§ Consigne écrite 1
Relevez tous les noms de lieux géographiques (villes, quartiers, États, pays) cités dans l'article sur David Adjaye.
§ Consigne écrite 2
Poursuivez l'article sur David Adjaye à la suite de sa dernière phrase.

Après qu’une enquête du Financial Times a fait état d’allégations de harcèlement sexuel à l’encontre de David Adjaye, plusieurs musées et acteurs culturels ont mis fin à leurs partenariats avec l’architecte de renommée internationale.
Le Studio Museum à Harlem (États-Unis), qui avait choisi le cabinet Adjaye Associates pour concevoir son nouveau bâtiment, a mis un terme à leur collaboration. L’édifice devait être livré l’année prochaine. Le deCordova Sculpture Park and Museum de Lincoln, dans le Massachusetts, a suspendu son projet d’exposition des œuvres sculpturales d’Adjaye. Un promoteur immobilier de Chicago va poursuivre un important projet de réaménagement sans l’architecte, tandis qu’une bibliothèque publique de l’Oregon a décidé de se passer des services de David Adjaye pour son projet architectural.

§ Données fournies
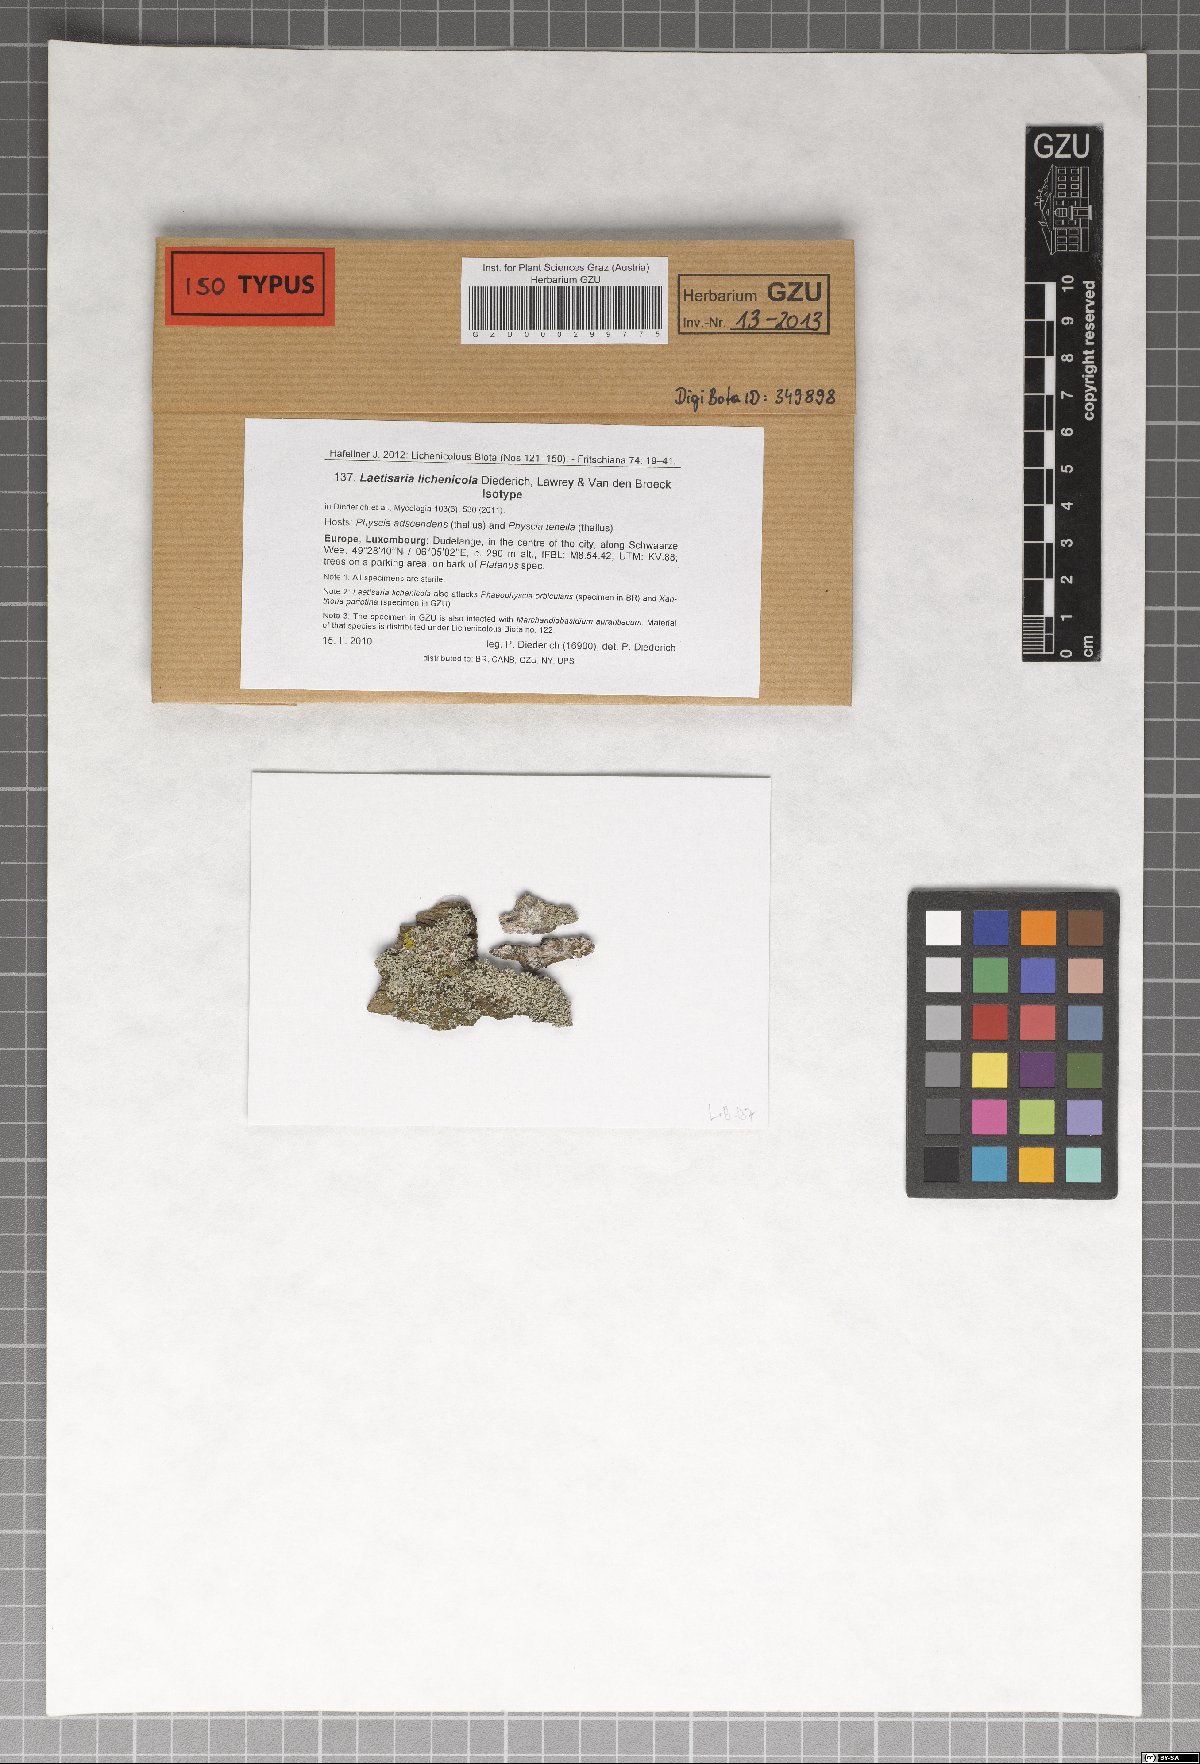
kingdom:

§ Résultat obtenu 1
- Harlem
- États-Unis
- Lincoln
- Massachusetts
- Chicago
- Oregon

§ Résultat obtenu 2
Les institutions ont commencé à prendre leurs distances avec l’architecte britannique d’origine ghanéenne quelques jours après la publication d’une enquête du Financial Times, qui fait état d’accusations de harcèlement sexuel, d’exploitation et d’abus de pouvoir de la part de trois femmes dont les noms n’ont pas été révélés. Ces personnes, qui sont toutes noires et mères célibataires, étaient auparavant employées par Adjaye Associates. David Adjaye a nié ces accusations, déclarant dans un communiqué publié par une agence de communication et de gestion de crise : « Ces allégations sont fausses, pénibles pour moi et ma famille et vont à l’encontre de tout ce que je défends. »
Le 4 juillet, la bibliothèque du comté de Multnomah, dans l’Oregon, a annoncé que David Adjaye n’était plus partie prenante dans la construction d’un nouveau bâtiment, a rapporté l’hebdomadaire Oregonian, et que l’architecte principal, Holst Architecture, continuerait seul à diriger le projet. Le même jour, David Adjaye a démissionné de son poste de conseiller en design auprès du maire de Londres, et le gouvernement britannique a confirmé qu’il s’était retiré du projet de Mémorial national de l’Holocauste à Londres.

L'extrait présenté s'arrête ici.